Best believed that the long view of change was the right one, she said. She noted that Best always rejected the victimhood discourse. And unlike Vidia Naipaul, with whom he had a lot in common, Brereton said, Best was an optimist about the region.
She added: “Best wasn’t a revolutionary; he may not have even been a political radical. But he was clearly radical in his basic purpose, which was to decolonise Caribbean thought.”
Best became famous for some key concepts here, Brereton said.
First, was the idea of a “party of parties” – a coalition political party of national unity, made up of valid interest groups based mainly on ethnicity and geographical origin; he famously said
T&T had nine tribes, Brereton recalled.
Second, Best had the idea of the Macco Senate – or the House of Parliament – where civil society groups would be elected as part of a House of Parliament. This would overcome authoritarian “Doctor Politics.”
Third, on constitutional reform, Best argued that amending the text of the document was far less important than transforming the political order and the political culture, Brereton said.

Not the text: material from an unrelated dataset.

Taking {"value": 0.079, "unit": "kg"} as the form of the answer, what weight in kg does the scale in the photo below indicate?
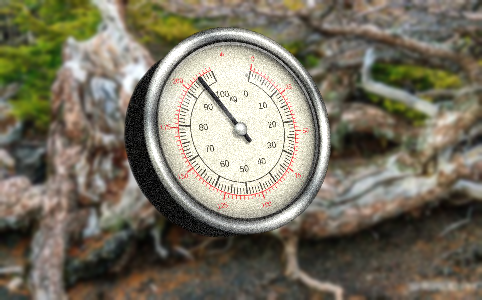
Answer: {"value": 95, "unit": "kg"}
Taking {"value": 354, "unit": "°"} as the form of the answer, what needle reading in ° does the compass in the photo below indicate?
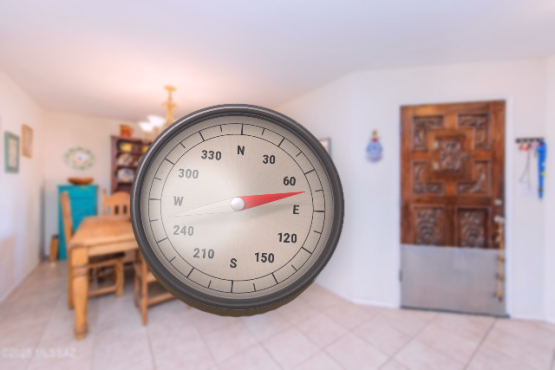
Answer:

“You could debate endlessly how much influence Best had on the course of Caribbean economic development since the 1960s. You could debate endlessly Best’s influence on T&T’s political history since the 1960s. But what is not debatable is that Best was a genuine public intellectual. He dedicated himself to the life of the mind – the critical and even speculative life of the mind – while at the same time, fully engaging in the public sphere. He was the least cloistered intellectual you could imagine. Best had a genuinely unfettered and unbridled mind; he always fought against the prevailing orthodoxy, and he was consistently fertile in his insights and creative in his life. We do miss Lloyd Best.”
Prof Gordon Rohlehr perhaps captured Best’s qualities most keenly in his 2007 remembrances reproduced in the magazine Caribbean Beat the same year Best died:
“Best was bold, visionary, compelling, and quixotic. He was also courageous, headstrong, tenacious, and passionate, in his desire to pool the energies of the intellectual caste towards public service. He set no limits on the variety of forms such service might assume. The poets, the playwrights, the novelists, the economists, the doctors, lawyers, taxi-drivers, pannists, workers, and farmers, all had parts to play in the making of the new world he envisaged, and in contributing to the dialogue upon which democracy and a civil society were to be established.”